▸ **Problem**: Copy out word for word the part that opens with the line containing "18. He that" and closes with the line containing "25. As the whirlwind", including both of those lines.

▸ **Available data**:
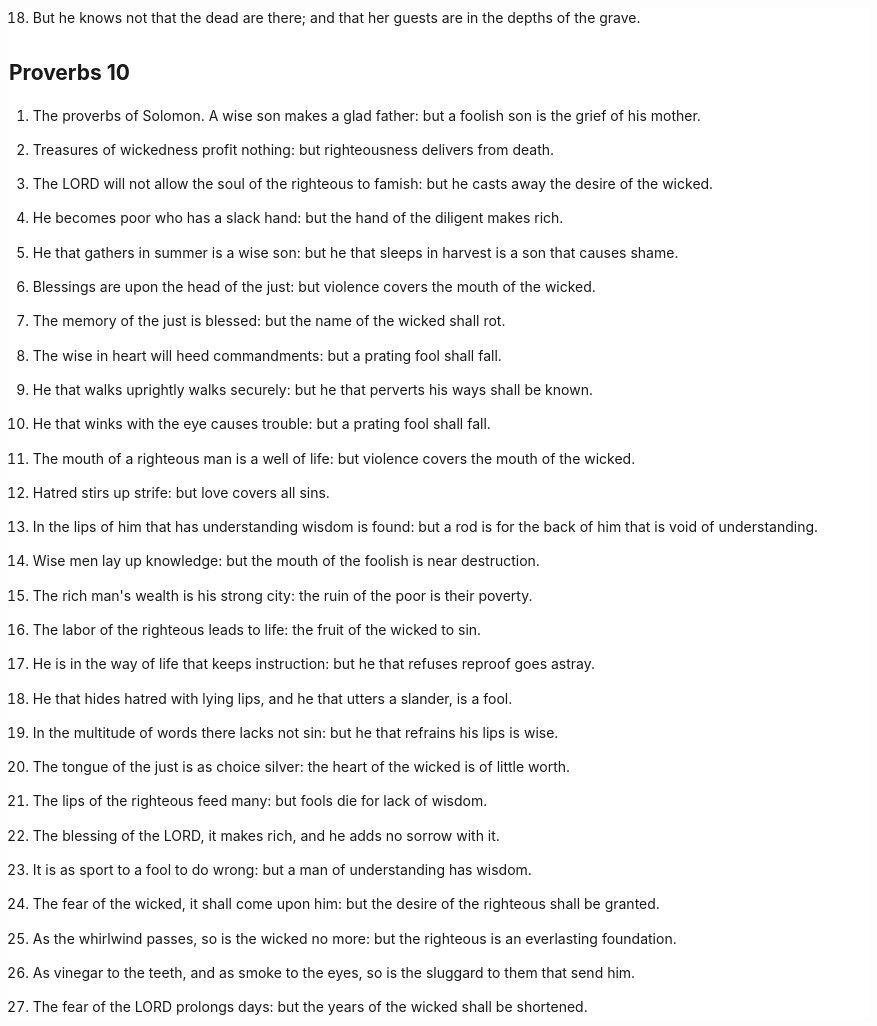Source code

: 18. But he knows not that the dead are there; and that her guests are in the depths of the grave.

## Proverbs 10

1. The proverbs of Solomon. A wise son makes a glad father: but a foolish son is the grief of his mother.

2. Treasures of wickedness profit nothing: but righteousness delivers from death.

3. The LORD will not allow the soul of the righteous to famish: but he casts away the desire of the wicked.

4. He becomes poor who has a slack hand: but the hand of the diligent makes rich.

5. He that gathers in summer is a wise son: but he that sleeps in harvest is a son that causes shame.

6. Blessings are upon the head of the just: but violence covers the mouth of the wicked.

7. The memory of the just is blessed: but the name of the wicked shall rot.

8. The wise in heart will heed commandments: but a prating fool shall fall.

9. He that walks uprightly walks securely: but he that perverts his ways shall be known.

10. He that winks with the eye causes trouble: but a prating fool shall fall.

11. The mouth of a righteous man is a well of life: but violence covers the mouth of the wicked.

12. Hatred stirs up strife: but love covers all sins.

13. In the lips of him that has understanding wisdom is found: but a rod is for the back of him that is void of understanding.

14. Wise men lay up knowledge: but the mouth of the foolish is near destruction.

15. The rich man's wealth is his strong city: the ruin of the poor is their poverty.

16. The labor of the righteous leads to life: the fruit of the wicked to sin.

17. He is in the way of life that keeps instruction: but he that refuses reproof goes astray.

18. He that hides hatred with lying lips, and he that utters a slander, is a fool.

19. In the multitude of words there lacks not sin: but he that refrains his lips is wise.

20. The tongue of the just is as choice silver: the heart of the wicked is of little worth.

21. The lips of the righteous feed many: but fools die for lack of wisdom.

22. The blessing of the LORD, it makes rich, and he adds no sorrow with it.

23. It is as sport to a fool to do wrong: but a man of understanding has wisdom.

24. The fear of the wicked, it shall come upon him: but the desire of the righteous shall be granted.

25. As the whirlwind passes, so is the wicked no more: but the righteous is an everlasting foundation.

26. As vinegar to the teeth, and as smoke to the eyes, so is the sluggard to them that send him.

27. The fear of the LORD prolongs days: but the years of the wicked shall be shortened.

▸ **Output for this task**:
18. He that hides hatred with lying lips, and he that utters a slander, is a fool.

19. In the multitude of words there lacks not sin: but he that refrains his lips is wise.

20. The tongue of the just is as choice silver: the heart of the wicked is of little worth.

21. The lips of the righteous feed many: but fools die for lack of wisdom.

22. The blessing of the LORD, it makes rich, and he adds no sorrow with it.

23. It is as sport to a fool to do wrong: but a man of understanding has wisdom.

24. The fear of the wicked, it shall come upon him: but the desire of the righteous shall be granted.

25. As the whirlwind passes, so is the wicked no more: but the righteous is an everlasting foundation.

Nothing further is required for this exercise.